LingLang Lunch (4/19/2017): Kristine Yu (University of Massachusetts Amherst)

Kristine Yu’s research focuses on tone and intonation at all levels of language from the speech signal to grammar and human language processing, as well as ways to model them mathematically. For more information, her website is here.

Parsing with prosody: towards a computational model of prosodically-informed syntactic parsing in Samoan

It has long been clear that syntax determines certain aspects of prosody, and that prosody should therefore be part of the grammar influencing the action of the syntactic parser. Moreover, a body of theoretical work exists proposing general theories of how syntax determines certain aspects of prosody (but not others). However, what has remained unclear is how to bring prosody into the grammar to inform the parser. This is because of the many interacting, conditioning factors on prosody that may obscure the informativity of prosodic information for syntactic analysis.
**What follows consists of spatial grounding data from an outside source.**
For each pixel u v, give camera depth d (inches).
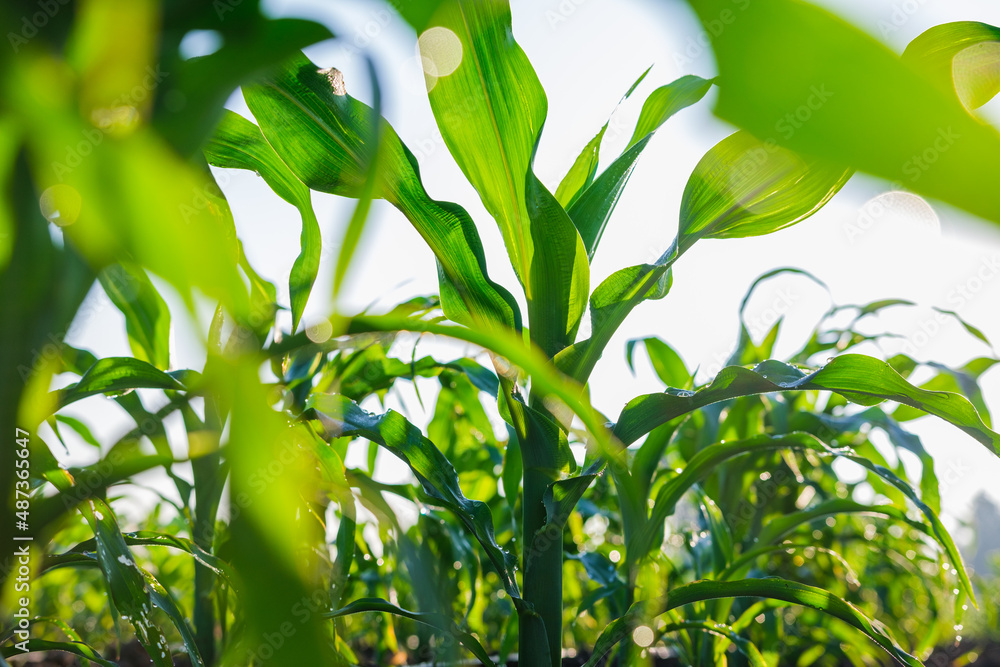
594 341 35.4
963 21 27.3
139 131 14.6
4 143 16.5
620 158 36.5
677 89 36.8
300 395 40.3
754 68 8.6
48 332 18.6
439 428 50.6
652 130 37.4
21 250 17.5
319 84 34.7
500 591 53.6
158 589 32.7
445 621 21.9
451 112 34.9
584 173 39.3
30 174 16.9
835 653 56.1
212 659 43.4
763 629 48.9
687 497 51.0
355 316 22.8
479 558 45.5
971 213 7.3
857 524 61.7
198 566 43.6
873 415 47.2
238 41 16.8
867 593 65.6
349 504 31.6
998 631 72.4
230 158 37.5
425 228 35.4
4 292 17.5
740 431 49.6
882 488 51.3
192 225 13.1
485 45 34.2
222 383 14.4
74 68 15.0
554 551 35.3
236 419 14.0
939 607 51.9
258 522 13.4
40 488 32.2
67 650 33.5
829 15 8.4
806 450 39.1
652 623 36.1
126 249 14.5
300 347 22.7
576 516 52.7
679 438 55.5
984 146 7.3
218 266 13.1
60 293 18.5
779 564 57.8
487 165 35.7
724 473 49.6
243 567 13.2
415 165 34.7
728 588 35.4
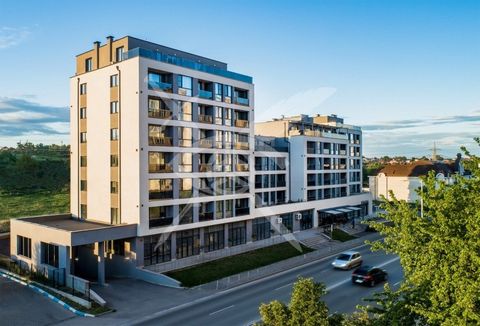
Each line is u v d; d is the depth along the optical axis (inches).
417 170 3006.9
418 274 415.5
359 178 2576.3
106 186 1326.3
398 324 403.5
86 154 1405.0
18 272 1162.6
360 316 543.2
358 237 1873.8
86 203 1407.5
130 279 1189.1
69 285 1026.7
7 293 1007.0
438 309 388.5
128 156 1251.2
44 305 928.9
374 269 1123.9
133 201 1232.8
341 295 1015.0
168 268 1229.7
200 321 838.5
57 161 3171.8
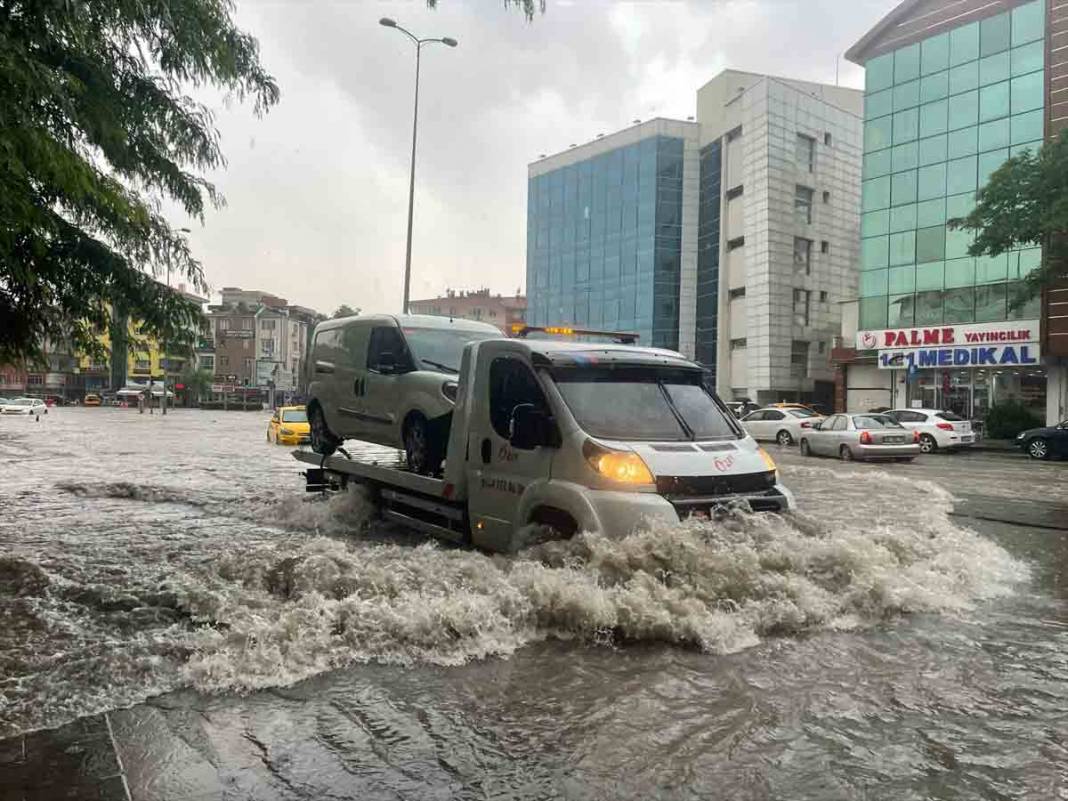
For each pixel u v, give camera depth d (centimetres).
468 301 10419
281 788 271
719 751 302
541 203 7288
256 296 10531
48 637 422
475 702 347
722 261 5550
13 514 954
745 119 5134
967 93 3300
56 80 480
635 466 503
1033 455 2255
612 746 305
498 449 599
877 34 3609
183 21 650
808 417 2736
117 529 833
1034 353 3012
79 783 272
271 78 734
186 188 718
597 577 461
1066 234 2428
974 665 400
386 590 472
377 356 828
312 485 973
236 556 570
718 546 479
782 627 449
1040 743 311
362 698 350
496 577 484
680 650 417
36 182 523
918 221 3472
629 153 6247
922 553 607
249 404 8412
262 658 385
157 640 414
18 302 671
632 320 6194
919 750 304
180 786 271
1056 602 531
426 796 266
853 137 5375
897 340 3522
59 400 8844
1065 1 2972
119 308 700
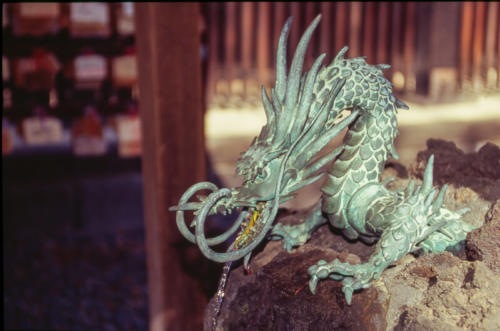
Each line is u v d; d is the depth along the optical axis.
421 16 6.51
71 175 5.25
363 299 1.38
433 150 1.96
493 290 1.30
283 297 1.45
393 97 1.56
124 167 5.45
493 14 6.55
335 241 1.80
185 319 2.67
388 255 1.40
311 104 1.46
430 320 1.28
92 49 4.13
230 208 1.38
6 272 4.09
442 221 1.47
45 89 4.09
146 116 2.53
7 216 4.76
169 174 2.54
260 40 6.44
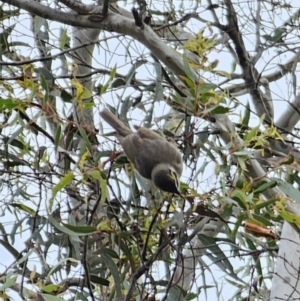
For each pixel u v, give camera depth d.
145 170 8.50
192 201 8.02
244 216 8.23
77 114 8.84
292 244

Our strategy for moving forward is to define and compare computational models of the interface which capture fundamental properties that distinguish proposed theories from one another—starting with case studies where syntax is clearly the primary determining factor for prosody. This talk is about a first case study on Samoan, which provides clear cases of prosodic events that are under the control of the syntax. We briefly review empirical evidence from original fieldwork about the syntax-prosody interface in Samoan. Then we introduce work towards a computational model of parsing in Samoan inspired by current ideas about the syntax-prosody interface in natural language: (1) a finite state optimality-theoretic transduction that generates licit parses of a sentence into phonological constituents, and (2) a syntactic parser that compares possible syntactic parses with the prosodic parses and computes optimal parses based on syntax-prosody interface constraints relating syntactic and phonological constituents.